Le big del petrolio spendono all’anno circa 750 milioni di dollari per le attività di comunicazione legate al clima. La maggior parte delle dichiarazioni pubbliche (60%) riguarda il proprio sostegno o coinvolgimento negli sforzi per la transizione del mix energetico, ma solo il 12% del CAPEX per il 2022 è dedicato ad attività a “basse emissioni di carbonio”, mentre la produzione di petrolio e gas sembra destinata ad aumentare fino al 2026 rispetto al 2021. È quanto emerge dall’indagine Big Oil’s Real Agenda on Climate Change 2022 condotta dal think tank sul clima InfluenceMap.
Lo studio ha analizzato i canali di comunicazione pubblica delle “supermajors” del petrolio ossia Shell, BP, TotalEnergies, Chevron ed ExxonMobil per individuare le affermazioni più importanti fatte dalle aziende. L’analisi ha identificato diverse strategie di messaggistica volte a sottolineare le azioni positive delle società in materia di cambiamento climatico, nonché diverse narrazioni a sostegno del ruolo del petrolio e del gas nel mix energetico.
Sulle 3.421 affermazioni del 2021 osservate su canali mediatici, siti web aziendali, social media e siti web secondari concepiti come blog o destinati a scopi di divulgazione, il 60% conteneva almeno un riferimento “green”, mentre solo il 23% promuoveva il petrolio e il gas (e un altro 23% non conteneva affermazioni pertinenti a nessuno dei due).

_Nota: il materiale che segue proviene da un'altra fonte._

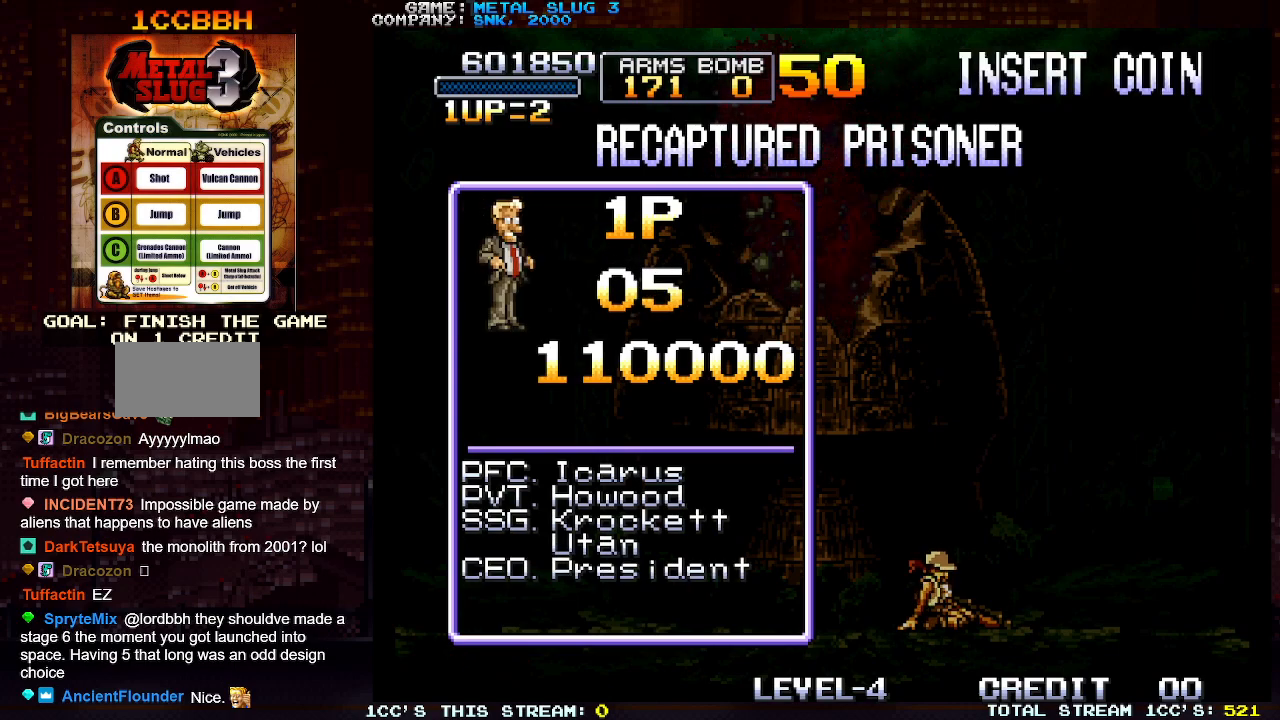
{"buttons": ["SQUARE"], "left_stick": "center", "events": []}
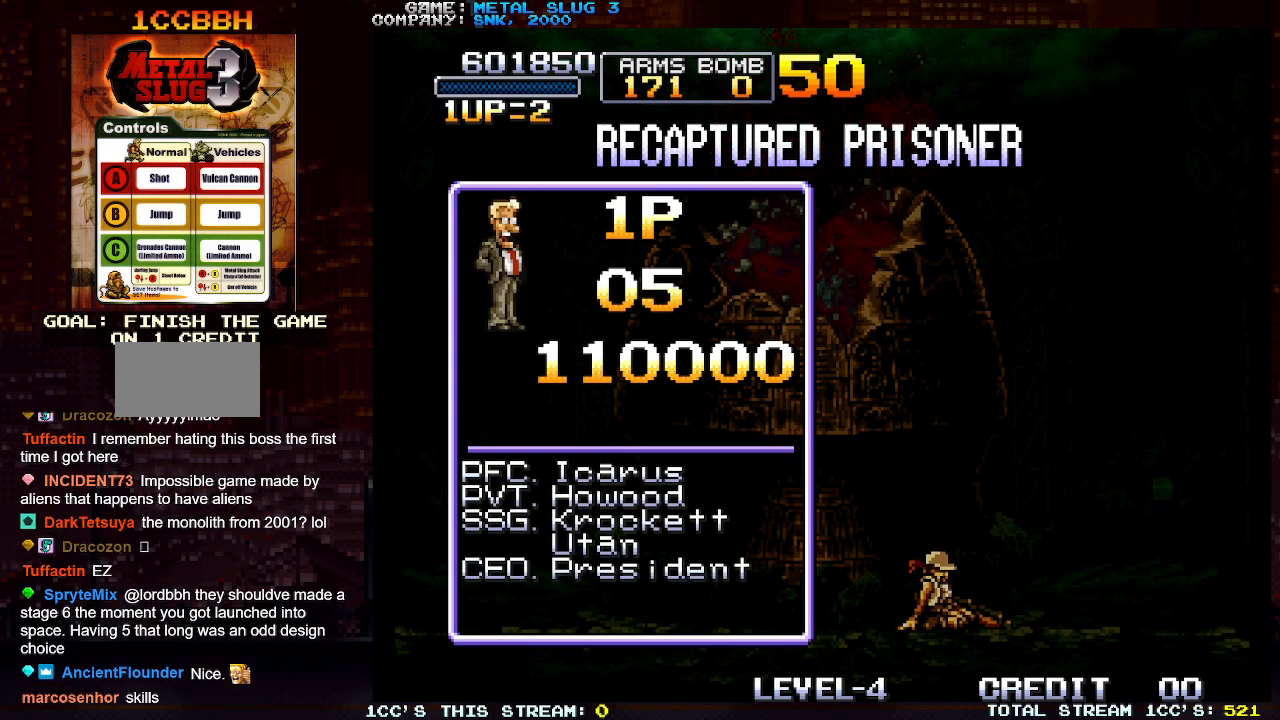
{"buttons": ["SQUARE"], "left_stick": "center", "events": []}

Nessuna delle aziende valutate ha però reso note le strategie alla base delle proprie affermazioni sulla lotta al cambiamento climatico, né tantomeno le risorse dedicate alle attività correlate. Utilizzando stime dei costi basate sul numero di addetti alla comunicazione e ai media impiegati dalle cinque big del petrolio, l’analisi di InfluenceMap evidenzia che queste spendono cumulativamente circa 750 milioni di dollari all’anno per le attività di comunicazione legate al clima. Si tratta di una stima prudente delle risorse totali destinate alle attività di PR e marketing al riguardo, poiché non include le spese di agenzie esterne per le PR, il marketing e la pubblicità.
Tanta comunicazione a favore della lotta al cambiamento climatico a cui però non corrispondono altrettanti investimenti “a basse emissioni, ma al contrario l’impegno professato e i costi per comunicarlo sembrano non essere allineati alle attività di lobbying delle company”.
L’analisi ha infatti rilevato che nessuna delle società ha allineato le proprie attività di impegno per le politiche climatiche agli obiettivi dell’Accordo di Parigi. Mentre Shell, TotalEnergies e BP hanno ottenuto un punteggio C-, indicando un mix di attività di advocacy a favore e contro il clima, ExxonMobil e Chevron hanno ottenuto rispettivamente un punteggio D e D-, indicando un impegno politico prevalentemente oppositivo.
E non solo. La ricerca ha anche riscontrato che tutte le supermajor, ad eccezione di TotalEnergies, si sono impegnate direttamente con i politici per sostenere le politiche che incoraggiano lo sviluppo di nuovi giacimenti di petrolio e di gas nel 2021-22. La ricerca ha anche trovato prove che tutte le cinque aziende, tranne Chevron, hanno esercitato pressioni sui politici per diluire le politiche incentrate sulle energie rinnovabili chiedendo l’inclusione del gas fossile.
D’altro canto le company analizzate mantengono una fitta rete di associazioni industriali a livello globale, molto attive nell’opporsi alle politiche climatiche allineate a Parigi, tra cui American Petroleum Institute (F), FuelsEurope (D), Canadian Association of Petroleum Producers (E) e Australian Petroleum Production & Exploration Association (E+).
Nel 2021-22, questa rete di associazioni industriali ha esercitato pressioni contro le politiche climatiche a livello globale, attraverso una varietà di mezzi che includono l’impegno diretto con i leader politici, l’uso dei tribunali per impedire l’azione sul clima e vaste campagne di disinformazione che si sono svolte sui social media. L’opposizione riguarda numerose politiche, tra cui la regolamentazione del metano, la determinazione del prezzo del carbonio, le politiche per promuovere l’elettrificazione dei trasporti e degli edifici e le politiche di transizione del mix energetico dai combustibili fossili alle fonti rinnovabili.